I have never really experienced broadband outages for more than a couple of hours tbh so i cant really comment there. The switching rules are certainly welcomed. With regard to contract length, i suspect, to keep overall package costs down, we wont see a lot of difference in the offers we receive from ISPs.
“superfast broadband” i hate that term, what the hell is superfast anyhow ?
It seems politicians love to use it, do they think i makes them sound cool or something :yucky:
If they are using superfast to describe fiber why don't they just call it fiber.

/Rant :rant:
Indeed, 1Mb internet could be called “superfast” if you came from 56k modem. The term is far too open to interpretation, just like anything any politician says, make sure you leave enough room to be able to twist the meaning of your words to fit what people actually want you to mean.

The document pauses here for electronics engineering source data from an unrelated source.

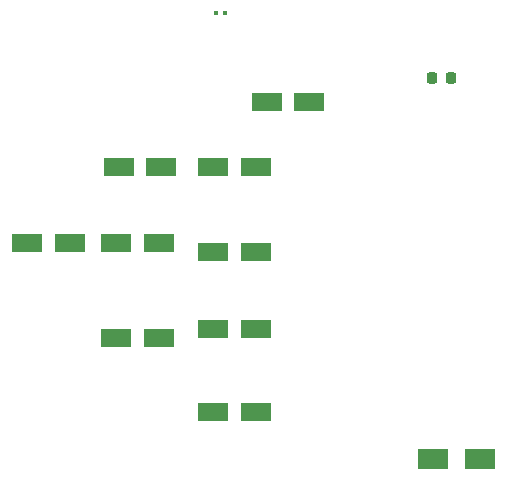
<source format=gbr>
%TF.GenerationSoftware,KiCad,Pcbnew,8.0.5*%
%TF.CreationDate,2024-10-05T15:02:31-05:00*%
%TF.ProjectId,HornsBoard,486f726e-7342-46f6-9172-642e6b696361,0.0*%
%TF.SameCoordinates,Original*%
%TF.FileFunction,Paste,Top*%
%TF.FilePolarity,Positive*%
%FSLAX46Y46*%
G04 Gerber Fmt 4.6, Leading zero omitted, Abs format (unit mm)*
G04 Created by KiCad (PCBNEW 8.0.5) date 2024-10-05 15:02:31*
%MOMM*%
%LPD*%
G01*
G04 APERTURE LIST*
G04 Aperture macros list*
%AMRoundRect*
0 Rectangle with rounded corners*
0 $1 Rounding radius*
0 $2 $3 $4 $5 $6 $7 $8 $9 X,Y pos of 4 corners*
0 Add a 4 corners polygon primitive as box body*
4,1,4,$2,$3,$4,$5,$6,$7,$8,$9,$2,$3,0*
0 Add four circle primitives for the rounded corners*
1,1,$1+$1,$2,$3*
1,1,$1+$1,$4,$5*
1,1,$1+$1,$6,$7*
1,1,$1+$1,$8,$9*
0 Add four rect primitives between the rounded corners*
20,1,$1+$1,$2,$3,$4,$5,0*
20,1,$1+$1,$4,$5,$6,$7,0*
20,1,$1+$1,$6,$7,$8,$9,0*
20,1,$1+$1,$8,$9,$2,$3,0*%
G04 Aperture macros list end*
%ADD10RoundRect,0.079500X-0.079500X-0.100500X0.079500X-0.100500X0.079500X0.100500X-0.079500X0.100500X0*%
%ADD11RoundRect,0.250000X-1.050000X-0.550000X1.050000X-0.550000X1.050000X0.550000X-1.050000X0.550000X0*%
%ADD12RoundRect,0.218750X-0.218750X-0.256250X0.218750X-0.256250X0.218750X0.256250X-0.218750X0.256250X0*%
%ADD13R,2.500000X1.800000*%
G04 APERTURE END LIST*
D10*
%TO.C,R1*%
X145905000Y-81500000D03*
X146595000Y-81500000D03*
%TD*%
D11*
%TO.C,C1*%
X150150000Y-89000000D03*
X153750000Y-89000000D03*
%TD*%
%TO.C,C2*%
X145650000Y-101750000D03*
X149250000Y-101750000D03*
%TD*%
%TO.C,C9*%
X145650000Y-94500000D03*
X149250000Y-94500000D03*
%TD*%
D12*
%TO.C,F1*%
X164175000Y-87000000D03*
X165750000Y-87000000D03*
%TD*%
D13*
%TO.C,D1*%
X164250000Y-119250000D03*
X168250000Y-119250000D03*
%TD*%
D11*
%TO.C,C5*%
X137400000Y-101000000D03*
X141000000Y-101000000D03*
%TD*%
%TO.C,C8*%
X137650000Y-94500000D03*
X141250000Y-94500000D03*
%TD*%
%TO.C,C7*%
X129900000Y-101000000D03*
X133500000Y-101000000D03*
%TD*%
%TO.C,C4*%
X145650000Y-115250000D03*
X149250000Y-115250000D03*
%TD*%
%TO.C,C6*%
X137400000Y-109000000D03*
X141000000Y-109000000D03*
%TD*%
%TO.C,C3*%
X145650000Y-108250000D03*
X149250000Y-108250000D03*
%TD*%
M02*

</source>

Its the same as the term HD. This was used to describe 405 line B&W television back in its introduction, its used again for 720/1080 (with the additional frustrations of HD-Ready :rolleyes: ). This trend is continuing with the term UltraHD, currently its for “4k” equivalent resolutions, however “8k” resolutions also fit into the same name.

The problem is that politicians are generally just normal people, the kind that would call you when they clicked on that, “free pc cleaning scan” link on a pop up then claim it, “just happened”. They don't understand the reality behind the terminology, they just learn the buzz words so that other normal people can think they know what they are talking about and are doing something really important and valuable about it.
I think i might have gone off topic though…
Corky34
“superfast broadband” i hate that term, what the hell is superfast anyhow ?
“Superfast” = “faster than the bozo next-door/down-the-street” :p
Actually I'd categorise as follows:
<1 Mbps = dialup.
1 - 49Mbps = broadband
50-99Mbps = fast broadband
100-999Mbps = superfast broadband
1Gbps+ = you live in Korea or Japan.
Biscuit
I know many people have had appalling service from openreach with delaying, cancelling and not showing up for appointments, so its about time a regulator stepped in.
More I hear about Openreach the happier I am with Virgin. Last Monday a landscape gardener we got in decided to cut my Virgin cable (because “I didn't think you needed it” :wallbash:), phoned Virgin in the afternoon and by 9.30 on Wednesday the job was done (at £0 to me!).
Moves to boost superfast broadband competition in the UK are also to be implemented.
Erm, how exactly? Surely the only players are BT, Virgin, and 3rd parties buying service from BT - UK definitely needs more in the way of competition! All hail our fibre-toting Google overlords!
crossy
More I hear about Openreach the happier I am with Virgin. Last Monday a landscape gardener we got in decided to cut my Virgin cable (because “I didn't think you needed it” :wallbash:), phoned Virgin in the afternoon and by 9.30 on Wednesday the job was done (at £0 to me!).

The strange thing about openreach is that the service differs across ISPs. The main example i can think of is my friend in London who tried to get BT to install vDSL for 4 months and they kept delaying. He asked plusnet and it was done 2 weeks later.
My results with Plusnet have all been good: 3 installs, all on time, no problems.